Step 2: Choosing a Cooling Solution
When designing cooling for an IT room in a tenant fit-up, there are two primary cooling options to consider:
Option 1: Transfer Fan
A transfer fan is a cost-effective solution for cooling an IT room. The system pulls air from an adjacent space, passes it through the IT room, and expels the warmed air into the building’s return air plenum.
- Cost: Typically more affordable, as it doesn’t require complex HVAC equipment or installation. Costs are limited to the fan and power connections.
- Temperature Limits: The temperature of the IT room cannot be reduced below that of the adjacent space. As such, temperatures usually range from 80-85°F, which is still acceptable for IT equipment.
- Make-Up Air: A space-to-space transfer duct with ceiling grilles, or a door louver, can facilitate airflow between the two spaces.
- Operation: The fan can operate continuously via a wall-mounted speed controller or be triggered by a thermostat to run when the room’s temperature exceeds the setpoint.
Option 2: AC Split-System
This system features an indoor AC unit (typically wall-mounted) and an outdoor condensing unit, connected via refrigerant piping. The indoor unit responds to a wall-mounted thermostat.

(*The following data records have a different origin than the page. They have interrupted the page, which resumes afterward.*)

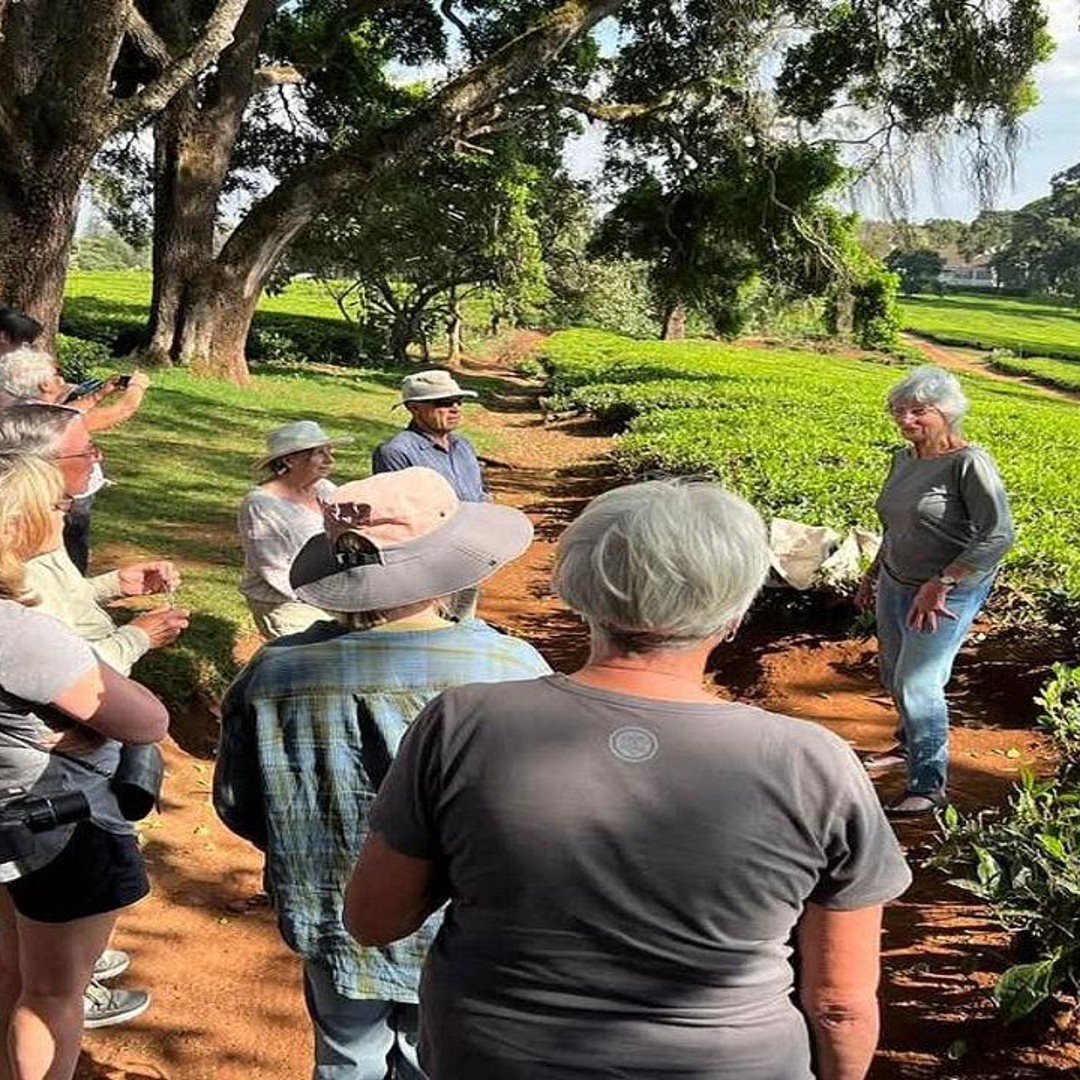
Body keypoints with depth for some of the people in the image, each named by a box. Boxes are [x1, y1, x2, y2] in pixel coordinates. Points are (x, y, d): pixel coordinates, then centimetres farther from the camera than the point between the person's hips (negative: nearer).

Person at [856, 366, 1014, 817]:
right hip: (895, 585, 8)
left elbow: (998, 535, -25)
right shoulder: (904, 458, 4)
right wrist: (874, 571, 20)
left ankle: (929, 786, 7)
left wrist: (940, 585, -25)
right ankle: (911, 745, 43)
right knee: (894, 676, 18)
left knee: (918, 684, -7)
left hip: (950, 592, -8)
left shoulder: (969, 463, -19)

Refrigerant Line Lengths: The efficiency of the system is affected by the length of the refrigerant lines. If the piping exceeds 100 feet, an alternative cooling method (like a traditional CRAC unit) may be needed to maintain system efficiency.
Cost: Generally more expensive than the transfer fan due to the additional outdoor unit and refrigerant piping. Coordination is needed for installation and any landlord approval for outdoor unit placement.

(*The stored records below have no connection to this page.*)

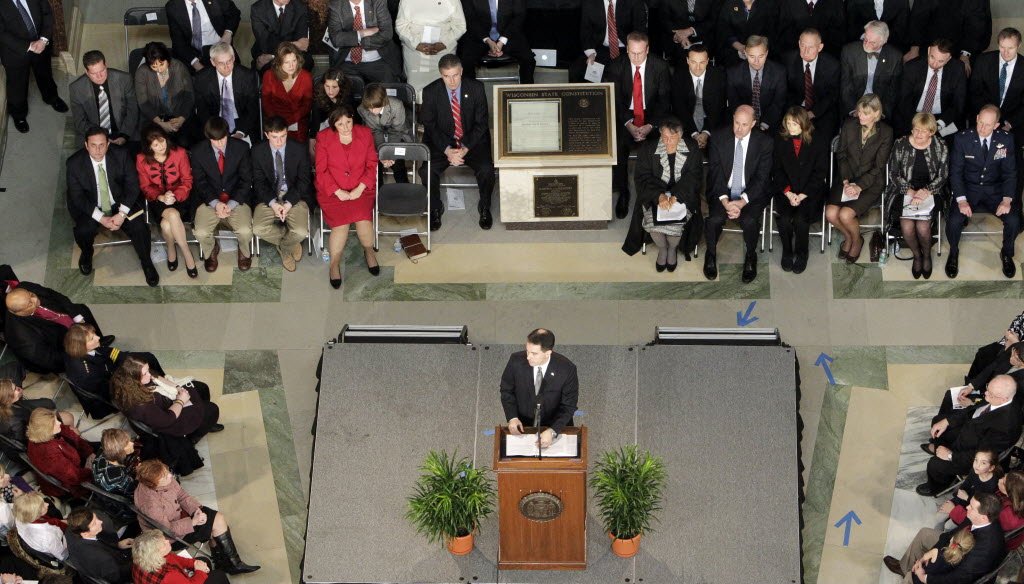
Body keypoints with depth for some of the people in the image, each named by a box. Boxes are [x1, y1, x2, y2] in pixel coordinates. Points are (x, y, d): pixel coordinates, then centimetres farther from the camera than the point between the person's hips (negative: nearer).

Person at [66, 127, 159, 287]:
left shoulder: (121, 155, -14)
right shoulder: (75, 163, -16)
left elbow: (132, 185, -10)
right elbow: (77, 196, -13)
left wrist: (122, 214, -22)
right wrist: (101, 218, -24)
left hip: (120, 204, 1)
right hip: (91, 208, -1)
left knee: (139, 227, -23)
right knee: (83, 231, -28)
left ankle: (146, 262, 6)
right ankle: (86, 254, 9)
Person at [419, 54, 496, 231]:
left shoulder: (476, 88, -7)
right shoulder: (430, 92, -7)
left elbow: (481, 123, -5)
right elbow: (429, 125, -5)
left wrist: (465, 148, -18)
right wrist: (447, 150, -19)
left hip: (473, 141, 0)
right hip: (442, 141, 0)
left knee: (486, 169, -27)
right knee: (426, 170, -25)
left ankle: (485, 207, 1)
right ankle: (435, 208, 2)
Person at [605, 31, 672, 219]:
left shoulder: (660, 67, -5)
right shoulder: (616, 67, -4)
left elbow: (664, 100, -4)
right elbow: (615, 100, -5)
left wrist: (650, 126, -18)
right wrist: (629, 125, -20)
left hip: (653, 117, 0)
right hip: (625, 117, 0)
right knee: (617, 146, -29)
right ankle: (622, 193, -10)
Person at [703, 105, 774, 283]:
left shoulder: (764, 143, -5)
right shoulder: (719, 139, -2)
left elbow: (761, 178, -8)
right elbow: (715, 173, -5)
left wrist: (742, 201, -22)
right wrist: (725, 200, -21)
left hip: (751, 194, -1)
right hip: (723, 192, 1)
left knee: (749, 220, -31)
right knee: (714, 219, -29)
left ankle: (750, 256, 0)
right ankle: (711, 255, 3)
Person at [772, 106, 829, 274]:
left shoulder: (819, 142, 0)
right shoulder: (780, 141, 6)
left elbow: (820, 173, -3)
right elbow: (777, 171, 4)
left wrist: (803, 195, -13)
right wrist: (788, 193, -11)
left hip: (810, 192, -1)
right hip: (786, 190, 2)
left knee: (801, 218, -27)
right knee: (785, 218, -26)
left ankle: (801, 253, -4)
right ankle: (787, 252, -2)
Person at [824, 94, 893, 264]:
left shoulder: (885, 132, -9)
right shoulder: (849, 125, -2)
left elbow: (879, 167, -9)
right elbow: (841, 155, 3)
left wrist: (859, 186, -19)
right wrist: (846, 181, -12)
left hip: (871, 182, -3)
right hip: (847, 177, 3)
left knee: (845, 214, -25)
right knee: (831, 213, -22)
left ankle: (857, 240, 10)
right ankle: (848, 237, 12)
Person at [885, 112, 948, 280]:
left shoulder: (940, 147, 1)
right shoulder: (900, 145, 1)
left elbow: (943, 176, 2)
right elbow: (893, 174, 1)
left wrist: (926, 191, -15)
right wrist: (910, 191, -13)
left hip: (930, 191, -1)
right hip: (905, 190, 1)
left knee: (923, 227, -26)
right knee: (906, 226, -25)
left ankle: (927, 255, 8)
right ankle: (916, 255, 7)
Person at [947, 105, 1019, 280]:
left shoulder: (1006, 140, -6)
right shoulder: (962, 139, -11)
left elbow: (1010, 172, -3)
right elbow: (955, 172, -9)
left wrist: (1007, 199, -19)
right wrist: (961, 200, -23)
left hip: (995, 190, 1)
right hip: (968, 188, -1)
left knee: (1013, 220, -23)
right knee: (954, 221, -27)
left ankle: (1007, 254, 9)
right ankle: (953, 253, 5)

Temperature Control: Using a refrigerant cycle, this system can maintain a much lower setpoint (typically 70-75°F) compared to the transfer fan.
Refrigerant and Condensate Piping: Proper routing of refrigerant and condensate piping is crucial to avoid any risk to IT equipment. The piping should be insulated to prevent condensation from dripping onto electrical components.

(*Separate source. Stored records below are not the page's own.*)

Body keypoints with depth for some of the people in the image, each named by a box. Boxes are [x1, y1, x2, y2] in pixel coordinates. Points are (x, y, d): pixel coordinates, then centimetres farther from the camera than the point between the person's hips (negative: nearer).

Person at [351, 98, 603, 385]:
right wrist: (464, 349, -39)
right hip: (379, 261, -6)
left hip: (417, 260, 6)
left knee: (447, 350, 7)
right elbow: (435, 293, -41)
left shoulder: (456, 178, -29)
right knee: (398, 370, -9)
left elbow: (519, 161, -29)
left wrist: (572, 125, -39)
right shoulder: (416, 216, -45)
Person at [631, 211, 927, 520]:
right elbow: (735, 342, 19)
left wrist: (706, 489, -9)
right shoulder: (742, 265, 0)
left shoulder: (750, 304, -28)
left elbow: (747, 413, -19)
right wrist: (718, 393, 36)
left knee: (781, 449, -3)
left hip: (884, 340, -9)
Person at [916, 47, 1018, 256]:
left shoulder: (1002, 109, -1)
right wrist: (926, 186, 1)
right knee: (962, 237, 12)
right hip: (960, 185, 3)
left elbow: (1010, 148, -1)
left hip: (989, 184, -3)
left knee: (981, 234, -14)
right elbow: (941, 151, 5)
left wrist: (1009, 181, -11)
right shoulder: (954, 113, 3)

Step 3: Additional Design Considerations
1. Equipment Sizing
Properly sizing the cooling system is essential to ensure the IT room stays at the right temperature. In addition to typical heat sources from servers and computers, other factors should be considered:
- Lighting: The type and number of lights in the room will contribute to the overall heat load.
- Human Presence: If staff frequently occupy the room, their presence adds heat to the system.
- Electrical Equipment: Other equipment such as transformers and racks can generate additional heat.
- Building Location: If the IT room is located on the building’s perimeter or under a roof, it may be subject to additional heat gain from the outside environment.
2. Submetering
Submetering the electrical usage of the cooling system helps track energy consumption for accurate billing. This is typically required by landlords, ensuring tenants are billed for their specific energy usage.
As businesses increasingly adopt cloud-based IT solutions, the physical size of in-house IT rooms continues to shrink. However, the need for effective cooling remains essential to maintaining the proper operating conditions for IT equipment. By carefully assessing the tenant’s specific needs and selecting the appropriate cooling system, businesses can ensure their IT infrastructure operates smoothly, avoiding costly system failures and disruptions.
The process of designing an efficient cooling system is strategic and requires thorough consideration of the tenant’s needs, equipment, and potential future growth. By following these guidelines, businesses can implement reliable, energy-efficient cooling solutions that support the continued success of their operations.